Using the Synthetic Data Generator graphical editor flow tool, you can generate a structured synthetic data set based on your production data. You can import data, anonymize, mimic (to generate synthetic data), export, and review your data.
Before you can use mimic and mask to create synthetic data, you need to create a task.
1. The Generate synthetic tabular data flow window opens. Select use case Leverage your existing data. Click Next.
2. Select Import data. You can also drag-and-drop a data file into your project. You can also select data from a project. For more information, see Importing data.
3. Once you have imported your data, you can use the Synthetic Data Generator graphical flow editor tool to anonymize your production data, masking the data. You can disguise column names, column values, or both, when working with data that is to be included in a model downstream of the node. For example, you can use bank customer data and hide marital status.
4. You can then use the Synthetic Data Generator tool to mimic your production data. This will generate synthetic data, based on your production data, using a set of candidate statistical distributions to modify each column in your data.
5. You can export your synthetic data and review it. For more information, see Exporting synthetic data.
Using differential privacy
Differential privacy protects user data from being traced back to individual users. The parameters involved are known as the privacy budget. This is a metric of privacy loss based on adding or removing one entry in a data set.
To implement differential privacy in your synthetic data created from production data:
1. Select the Mimic node. Select Edit.
2. Scroll down and select Privacy. In the Privacy section, turn on Enable differential privacy. This will ensure that no sensitive data specific to any individual is exposed in the synthetic output. You can control the level of privacy protection by adjusting the privacy budget (epsilon) and leakage (delta) parameters.
3. Adjust the Privacy budget (epsilon). The privacy budget allows you to tune the level of privacy protection required in your synthetic output. A smaller value provides greater privacy protection, with some loss in accuracy. A larger value provides greater accuracy, with less privacy protection.
4. Adjust the Privacy leakage probability (delta). Delta is usually referred to as the maximum allowable probability of a privacy leakage. Delta should be less than or equal to 1/n*n, where n = sample size. The smaller the delta is, the better the privacy is preserved.
5. Generate a Random seed. When differential privacy is enabled, this random seed value will enable you to reproduce your differentially private synthetic output. When differential privacy is disabled, the random seed value can be adjusted in the Generate node.
6. Manually adjust the Column bounds (optional). Column bounds are automatically applied, but you can manually adjust these bounds to restrict the range of values used for fitting. You can only select numeric columns.
7. After updating the Privacy options, select Save.
8. Select Run all.
Note that parameters that are based on the synthetically generated dataset where differential privacy has been enabled will differ from the parameters in your original dataset.

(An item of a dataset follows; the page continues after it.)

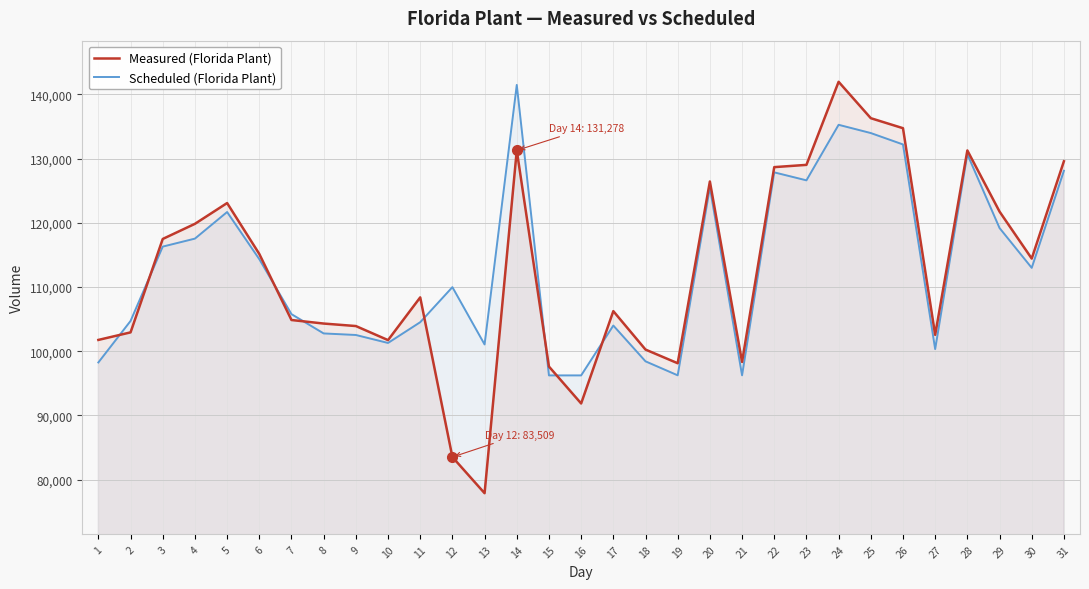

At 29, list the series in order from largest to smallest.

Measured (Florida Plant), Scheduled (Florida Plant)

Note that, after a flow run, in the Generate node results, the column bounds are not updated, even though they were set in the differential privacy settings. This is expected behavior. If you enter a value larger or smaller than the real data column bounds, then the differential privacy values will be adjusted to the new values. However, the minimum/maximum column bounds will only be applied to the real data and not to the generated synthetic data. The benefit of this is that the differential privacy results will not be disrupted by a specified minimum/maximum column bounds during the Generate node. Manually set minimum and maximum could potentially result in privacy leakage.